* **What to work on**:
A - Print the passage on detention law, word for word, from "The CIA’s abuses" up to and including "finally being raised.".
B - Return the rows unchanged, from the first row up to and including the line containing "- row: Rodney".

The CIA’s abuses could not be hidden forever and eventually pressure from the Red Cross and liberal American Congresspersons forced the CIA to confront the same legal questions about detainees and “enemy combatants” (a designation that implies guilt before any is proven) that are now finally being raised.

Detentions Under Present-Day Federal Law

The detention provision of the PATRIOT Act added a provision to the Immigration and Nationality Act (INA), mandating that the Attorney General “shall take into custody any alien who is certified” by him. Earlier immigration law allowed for continued detention only when an alien was a danger to the community or flight risk.

An alien may be certified if the Attorney General “has reasonable grounds to believe” that the alien has engaged in any one of a great number of listed prohibited activities. The problem, of course, is that here, just as in the An Tri procedures, there is only limited judicial review of these certifications.

* **Provided entries**:
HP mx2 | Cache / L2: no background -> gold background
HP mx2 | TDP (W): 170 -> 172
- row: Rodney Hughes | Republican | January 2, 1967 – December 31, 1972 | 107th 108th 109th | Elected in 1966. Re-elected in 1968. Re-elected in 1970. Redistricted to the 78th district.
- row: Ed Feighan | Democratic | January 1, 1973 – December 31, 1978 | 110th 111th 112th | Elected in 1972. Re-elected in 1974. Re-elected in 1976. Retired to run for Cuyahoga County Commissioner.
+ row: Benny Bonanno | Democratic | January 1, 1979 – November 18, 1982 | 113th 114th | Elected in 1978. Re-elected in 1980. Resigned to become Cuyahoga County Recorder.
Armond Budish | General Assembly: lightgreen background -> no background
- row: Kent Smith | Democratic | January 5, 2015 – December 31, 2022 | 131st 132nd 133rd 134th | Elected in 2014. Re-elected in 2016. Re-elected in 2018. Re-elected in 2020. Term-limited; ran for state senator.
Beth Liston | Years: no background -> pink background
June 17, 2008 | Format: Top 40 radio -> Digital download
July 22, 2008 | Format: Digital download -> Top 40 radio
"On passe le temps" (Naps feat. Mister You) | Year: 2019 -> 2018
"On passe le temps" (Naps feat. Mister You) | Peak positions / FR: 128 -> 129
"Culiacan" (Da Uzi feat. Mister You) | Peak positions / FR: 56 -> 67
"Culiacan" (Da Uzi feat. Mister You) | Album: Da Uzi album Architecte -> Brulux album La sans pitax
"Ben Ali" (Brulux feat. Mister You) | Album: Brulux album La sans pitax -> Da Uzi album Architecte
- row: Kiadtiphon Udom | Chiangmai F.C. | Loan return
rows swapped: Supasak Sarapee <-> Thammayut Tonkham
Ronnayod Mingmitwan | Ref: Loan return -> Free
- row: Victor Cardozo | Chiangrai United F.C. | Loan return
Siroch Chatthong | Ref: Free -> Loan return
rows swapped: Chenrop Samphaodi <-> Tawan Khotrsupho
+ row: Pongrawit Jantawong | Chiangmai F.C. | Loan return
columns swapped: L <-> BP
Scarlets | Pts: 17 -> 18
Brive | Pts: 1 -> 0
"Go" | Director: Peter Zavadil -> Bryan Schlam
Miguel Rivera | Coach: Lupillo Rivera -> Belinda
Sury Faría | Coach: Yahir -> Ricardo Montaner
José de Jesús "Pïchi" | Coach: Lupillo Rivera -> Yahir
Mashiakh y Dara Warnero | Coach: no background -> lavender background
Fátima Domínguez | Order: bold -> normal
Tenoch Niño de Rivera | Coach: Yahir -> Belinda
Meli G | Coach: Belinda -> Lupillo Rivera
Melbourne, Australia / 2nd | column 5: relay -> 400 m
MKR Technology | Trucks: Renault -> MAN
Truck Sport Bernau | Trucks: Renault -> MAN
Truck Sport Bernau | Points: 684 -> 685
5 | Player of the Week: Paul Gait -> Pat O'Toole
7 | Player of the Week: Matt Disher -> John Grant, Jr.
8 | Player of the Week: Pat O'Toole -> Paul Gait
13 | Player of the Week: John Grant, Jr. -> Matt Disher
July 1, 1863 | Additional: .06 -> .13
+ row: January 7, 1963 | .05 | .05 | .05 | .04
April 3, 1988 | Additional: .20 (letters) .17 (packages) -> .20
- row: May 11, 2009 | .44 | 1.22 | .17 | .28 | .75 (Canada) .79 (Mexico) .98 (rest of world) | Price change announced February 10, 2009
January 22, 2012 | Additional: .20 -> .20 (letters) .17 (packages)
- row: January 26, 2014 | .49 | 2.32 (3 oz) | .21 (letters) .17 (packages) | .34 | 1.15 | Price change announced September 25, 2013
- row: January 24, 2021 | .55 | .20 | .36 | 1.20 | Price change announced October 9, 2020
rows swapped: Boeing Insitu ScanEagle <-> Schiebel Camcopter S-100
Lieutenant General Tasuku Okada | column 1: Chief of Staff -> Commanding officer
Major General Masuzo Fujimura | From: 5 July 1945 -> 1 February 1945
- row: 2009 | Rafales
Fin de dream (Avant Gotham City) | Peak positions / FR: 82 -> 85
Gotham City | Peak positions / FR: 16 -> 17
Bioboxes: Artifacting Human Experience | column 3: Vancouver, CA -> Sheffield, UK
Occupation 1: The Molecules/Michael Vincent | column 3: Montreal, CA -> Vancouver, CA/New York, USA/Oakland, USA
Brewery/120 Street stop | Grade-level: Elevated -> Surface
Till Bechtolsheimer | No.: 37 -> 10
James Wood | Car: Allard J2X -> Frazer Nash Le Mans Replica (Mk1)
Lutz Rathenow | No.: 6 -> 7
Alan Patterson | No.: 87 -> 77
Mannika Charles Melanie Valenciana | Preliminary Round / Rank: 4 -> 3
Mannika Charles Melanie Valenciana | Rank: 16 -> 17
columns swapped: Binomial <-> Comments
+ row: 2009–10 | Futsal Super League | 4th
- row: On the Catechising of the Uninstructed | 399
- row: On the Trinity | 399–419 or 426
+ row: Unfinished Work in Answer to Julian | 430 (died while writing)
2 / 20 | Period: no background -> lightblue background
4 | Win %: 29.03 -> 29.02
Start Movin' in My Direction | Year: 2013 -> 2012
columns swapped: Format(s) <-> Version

* **Outputs in order**:
A -
The CIA’s abuses could not be hidden forever and eventually pressure from the Red Cross and liberal American Congresspersons forced the CIA to confront the same legal questions about detainees and “enemy combatants” (a designation that implies guilt before any is proven) that are now finally being raised.

B -
HP mx2 | Cache / L2: no background -> gold background
HP mx2 | TDP (W): 170 -> 172
- row: Rodney Hughes | Republican | January 2, 1967 – December 31, 1972 | 107th 108th 109th | Elected in 1966. Re-elected in 1968. Re-elected in 1970. Redistricted to the 78th district.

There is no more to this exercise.